But the engine of this effort lay within the music itself. Our mission, like Beethoven’s, called for solidarity with people who were largely perceived as outsiders because of their geopolitical identity.
That concert, Beethoven’s Ninth for South Asia, was the first of a series of humanitarian concerts. To further support them, I founded the non-profit Music For Life International (MFLI) in 2008, the Bernstein family permitting us to use the name of Leonard Bernstein’s now legendary 1987 “Music for Life” benefit concert for AIDS victims.In the ensuing years, seven other global humanitarian concerts followed: Among other initiatives, there’s been the Verdi “Requiem” for Darfur refugees in 2007, Mahler’s Symphony No. 3 for the Children of AIDS in 2009, Beethoven’s Ninth again for the current Rohingya genocide.

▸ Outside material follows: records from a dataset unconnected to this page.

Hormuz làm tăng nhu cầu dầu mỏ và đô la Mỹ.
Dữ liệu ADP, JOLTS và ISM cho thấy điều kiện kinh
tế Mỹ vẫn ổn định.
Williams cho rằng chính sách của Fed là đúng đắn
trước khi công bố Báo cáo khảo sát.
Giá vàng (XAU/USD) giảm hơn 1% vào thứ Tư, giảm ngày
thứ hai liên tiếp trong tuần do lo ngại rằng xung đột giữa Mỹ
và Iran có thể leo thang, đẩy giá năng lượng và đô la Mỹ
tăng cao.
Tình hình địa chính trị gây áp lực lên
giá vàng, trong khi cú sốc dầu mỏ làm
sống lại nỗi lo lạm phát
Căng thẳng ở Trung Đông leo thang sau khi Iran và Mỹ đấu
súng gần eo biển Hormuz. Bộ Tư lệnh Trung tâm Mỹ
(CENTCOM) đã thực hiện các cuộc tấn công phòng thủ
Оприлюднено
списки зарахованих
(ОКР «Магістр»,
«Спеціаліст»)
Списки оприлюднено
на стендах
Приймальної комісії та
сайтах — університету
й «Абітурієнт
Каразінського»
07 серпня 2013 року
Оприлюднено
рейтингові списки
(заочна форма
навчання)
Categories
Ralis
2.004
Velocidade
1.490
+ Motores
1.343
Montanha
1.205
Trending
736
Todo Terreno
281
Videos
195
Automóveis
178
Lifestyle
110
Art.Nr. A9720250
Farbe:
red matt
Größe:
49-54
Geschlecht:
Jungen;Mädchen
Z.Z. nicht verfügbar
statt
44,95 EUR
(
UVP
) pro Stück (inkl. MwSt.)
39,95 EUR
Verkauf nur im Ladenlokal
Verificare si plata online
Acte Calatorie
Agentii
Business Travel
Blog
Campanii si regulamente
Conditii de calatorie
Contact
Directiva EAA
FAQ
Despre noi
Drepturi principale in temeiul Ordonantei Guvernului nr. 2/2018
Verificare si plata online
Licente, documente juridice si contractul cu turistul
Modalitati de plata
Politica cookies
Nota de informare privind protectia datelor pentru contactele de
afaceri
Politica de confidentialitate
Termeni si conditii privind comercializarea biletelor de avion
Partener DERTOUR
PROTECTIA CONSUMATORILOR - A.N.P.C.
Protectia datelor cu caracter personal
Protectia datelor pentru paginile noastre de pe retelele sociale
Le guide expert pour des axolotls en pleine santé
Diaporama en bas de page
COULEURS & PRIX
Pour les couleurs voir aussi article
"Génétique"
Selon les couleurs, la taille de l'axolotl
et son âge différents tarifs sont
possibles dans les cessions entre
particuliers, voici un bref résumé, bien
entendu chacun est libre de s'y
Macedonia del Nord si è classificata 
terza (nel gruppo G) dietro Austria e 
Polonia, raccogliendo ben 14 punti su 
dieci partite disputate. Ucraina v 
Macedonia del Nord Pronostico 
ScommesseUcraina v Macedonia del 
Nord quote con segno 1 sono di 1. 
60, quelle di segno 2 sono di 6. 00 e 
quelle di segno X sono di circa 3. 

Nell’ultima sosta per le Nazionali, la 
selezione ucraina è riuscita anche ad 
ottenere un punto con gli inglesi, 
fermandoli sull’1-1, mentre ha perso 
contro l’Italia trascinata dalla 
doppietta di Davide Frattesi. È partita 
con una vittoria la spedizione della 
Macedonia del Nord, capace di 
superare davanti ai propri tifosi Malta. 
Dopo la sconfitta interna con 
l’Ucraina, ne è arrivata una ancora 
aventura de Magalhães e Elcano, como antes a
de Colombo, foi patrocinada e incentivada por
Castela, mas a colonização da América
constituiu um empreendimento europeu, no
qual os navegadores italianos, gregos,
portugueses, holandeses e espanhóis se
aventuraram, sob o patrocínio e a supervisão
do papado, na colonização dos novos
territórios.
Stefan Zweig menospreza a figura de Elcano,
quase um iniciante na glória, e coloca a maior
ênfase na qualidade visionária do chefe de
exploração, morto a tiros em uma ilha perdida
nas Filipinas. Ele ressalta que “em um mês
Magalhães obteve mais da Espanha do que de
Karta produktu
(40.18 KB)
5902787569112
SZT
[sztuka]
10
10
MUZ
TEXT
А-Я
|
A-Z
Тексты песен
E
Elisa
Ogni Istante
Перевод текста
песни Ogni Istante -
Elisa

MFLI has brought together over 600 musicians from 125 of the world’s great and small orchestras, 32 chamber ensembles and many choirs and opera companies. We’ve partnered with leaders from the public and private sectors, the United Nations and over a dozen major humanitarian and academic institutions, raising $3.3 million for our concerts and causes. We’ve traveled to 11 countries and five continents. Ahead, we have partnerships planned to create permanent music education programs in refugee camps, a training orchestra for young American musicians who will receive social enterprise training, a documentary film about our first decade and more that we cannot yet imagine.
Ours is not a fundraising or humanitarian mission draped over the music from the outside. The mission comes from listening for resonances between the very sound and structure of the music and the “real world.” This is an active kind of listening, moving beyond music to each other, to the world – a listening startled into an adrenalized state of acuity, much like my mugging episode – a unique listening which reveals how music can actually address humanity’s most pressing problems.
Music has the power to build community, to create social impact, to generate powerful messaging and, most of all, to crowdsource new imagination. The violence of that night in Manhattan was transformed by the community created between attackers and victim through music. Our concerts – indeed, all of our work – creates new communities. The power of music to draw people together in this still-young century is among the most potent social forces of our time – a power we must not squander.